Alexandre Stassievitch

Personal information
- Full name: Alexandre Stassievitch
- Date of birth: 20 September 1950 (age 75)
- Place of birth: Libercourt, France
- Height: 1.74 m (5 ft 8+1⁄2 in)
- Position: Defender

Youth career
- 0000–1972: Ostricourt
- 1972–1974: Lens

Senior career*
- Years: Team / Apps / (Gls)
- 1974–1977: Lens / 57 / (1)
- 1977–1978: Poissy / 33 / (2)
- 1978–1980: Montluçon / 63 / (7)
- 1980–1982: Nœux-les-Mines / 59 / (2)
- 1982–1987: Saint-Omer

International career
- 1976: France Olympic / 4 / (0)

= Alexandre Stassievitch =

French footballer (born 1950)

Alexandre Stassievitch (born 20 September 1950) is a French former professional footballer who played as a defender. He played club football for Lens, Poissy, Montluçon, Nœux-les-Mines, and Saint-Omer, and represented France at the 1976 Summer Olympics.

==Club career==
Born in Libercourt, Stassievitch began playing football as a center forward for local side Ostricourt. In 1972, he signed for RC Lens and began playing as a defender for the second team. He made his Ligue 1 debut for Lens in 1974, making several more appearances during his time with the club. He was on the bench as Lens lost the Coupe de France 1974-75 final.

Stassievitch spent the following seasons in Ligue 2, one with AS Poissy and two with ÉDS Montluçon. In 1980, Gérard Houllier recruited him for US Nœux-les-Mines.
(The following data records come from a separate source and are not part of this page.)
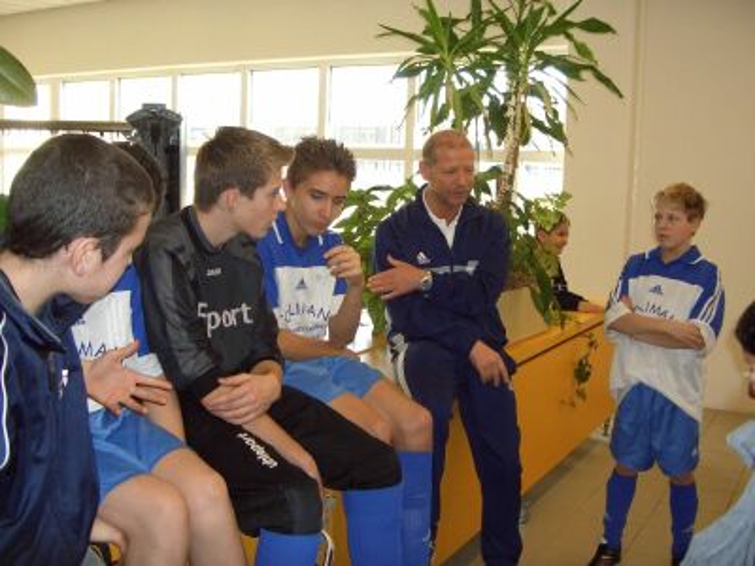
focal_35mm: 39
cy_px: 283
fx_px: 851
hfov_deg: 47.9
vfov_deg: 36.8
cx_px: 378
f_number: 2.8
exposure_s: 1/60
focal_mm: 8
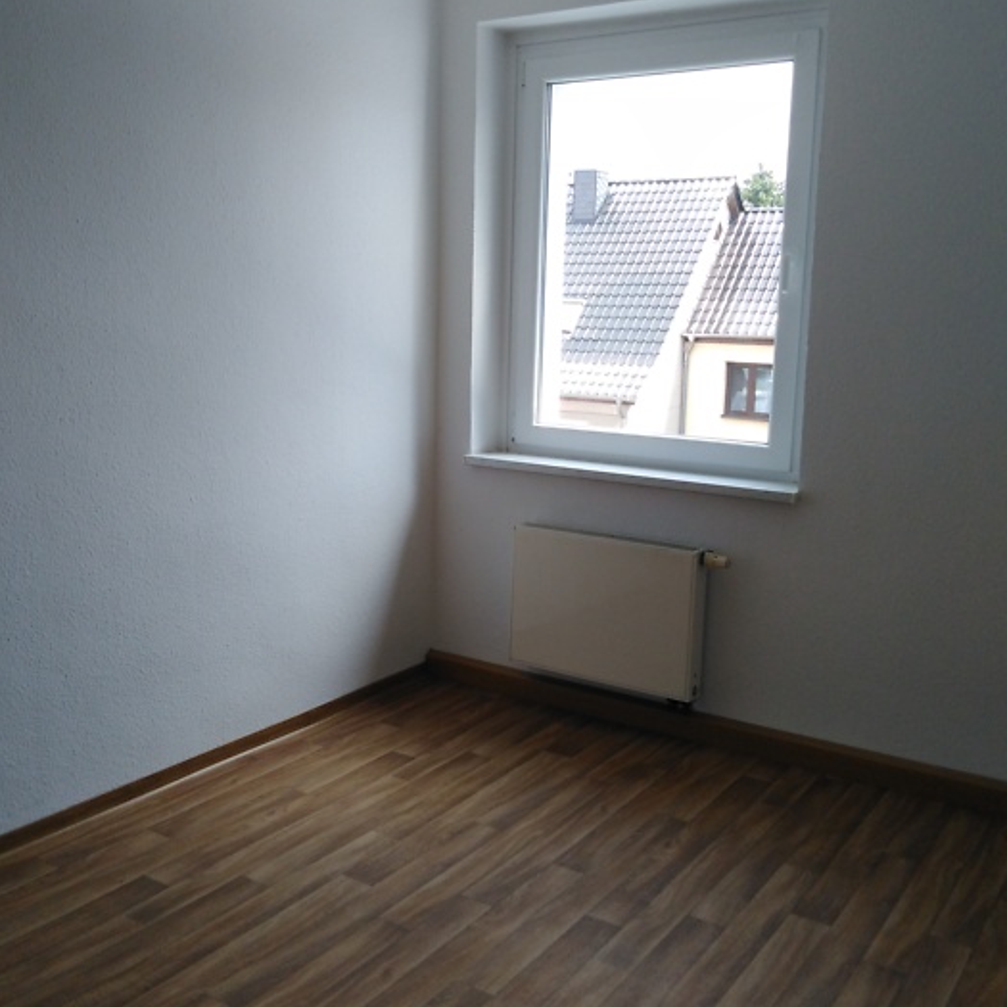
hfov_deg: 47.2
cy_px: 470
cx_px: 483
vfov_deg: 47.2
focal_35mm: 35
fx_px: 1152
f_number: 2.2
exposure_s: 1/105
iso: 100
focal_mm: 3.46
In his two seasons with the club, they entered the promotion playoffs and reached the 1/16-finals of the Coupe de France.

He would spend the next five years playing amateur football for US Saint-Omer before retiring in 1987.

==International career==
Stassievitch captained France at the 1976 Summer Olympics in Montreal, where the team reached the quarterfinals.